What is the Equilibrium Position of a Pivoting Meter Stick?

[Hughng]

Homework Statement

A meter stick is free to pivot around a position located a distance x below its top end, where 0 < x < 0.50 m(Figure 1) .

Homework Equations

The Attempt at a Solution

I attached my note.

 

[TSny]

Your expression for $I$ about the axis of rotation looks correct to me. Although I think I would have just used $I = I_{cm} + Md^2$ with $I_{cm} = \frac{1}{12} M L^2$.

It appears to me that you have a mistake in the numerator of your expression inside the square root for $\omega$. Review the general formula for $\omega$ and make sure you are interpreting the symbols correctly.

 

[Hughng]

Your expression for $I$ about the axis of rotation looks correct to me. Although I think I would have just used $I = I_{cm} + Md^2$ with $I_{cm} = \frac{1}{12} M L^2$.

It appears to me that you have a mistake in the numerator of your expression inside the square root for $\omega$. Review the general formula for $\omega$ and make sure you are interpreting the symbols correctly.

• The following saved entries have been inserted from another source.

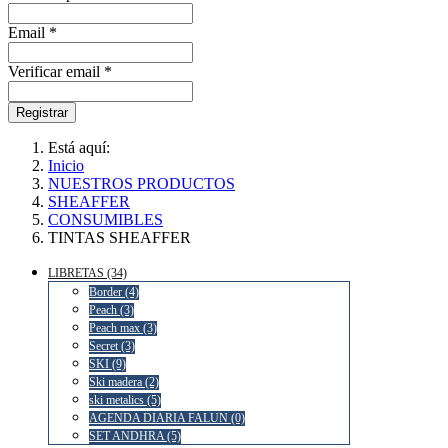
Email *
Verificar email *
Registrar
Está aquí:
Inicio
NUESTROS PRODUCTOS
SHEAFFER
CONSUMIBLES
TINTAS SHEAFFER
LIBRETAS (34)
Border (4)
Peach (3)
Peach max (3)
Secret (3)
SKI (9)
Ski madera (2)
ski metalics (5)
AGENDA DIARIA FALUN (0)
SET ANDHRA (5)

I tried that approach but I failed. Am I annoying?

 

[TSny]

I tried that approach but I failed.

It should give the correct answer. If you show your work, we can identify any mistakes. Make sure you are interpreting $d$ correctly. $d$ also occurs in the numerator of $\omega$.

Am I annoying?

Not at all.

 

[Hughng]

It should give the correct answer. If you show your work, we can identify any mistakes. Make sure you are interpreting $d$ correctly. $d$ also occurs in the numerator of $\omega$.
Not at all.

I think d is the distance from the center to the pivot point which is (1/2 - x)

 

[TSny]

I think d is the distance from the center to the pivot point which is (1/2 - x)

Yes.

 

[Hughng]

Yes.

Can you help me check out my steps please?

 

[TSny]

You are setting it up correctly, but you need to be more careful with simplifying the expressions. Try it again and take your time.

Also, note that $\frac {d^2\theta}{dt^2}$ is not the correct notation for $\omega ^2$.
$\frac {d^2\theta}{dt^2}$ is the angular acceleration of the rotational motion.
But $\omega$ is the angular frequency of the simple harmonic motion; i.e., $\omega = \frac{2 \pi}{T}$, where $T$ is the period of the simple harmonic motion.

 

[Hughng]

You are setting it up correctly, but you need to be more careful with simplifying the expressions. Try it again and take your time.

Also, note that $\frac {d^2\theta}{dt^2}$ is not the correct notation for $\omega ^2$.
$\frac {d^2\theta}{dt^2}$ is the angular acceleration of the rotational motion.
But $\omega$ is the angular frequency of the simple harmonic motion; i.e., $\omega = \frac{2 \pi}{T}$, where $T$ is the period of the simple harmonic motion.

Yes I know that. I will take a look tomorrow again for my expression. Thanks a lot. I appreciate it. Have a good night!

 

[TSny]

OK. Good luck with it.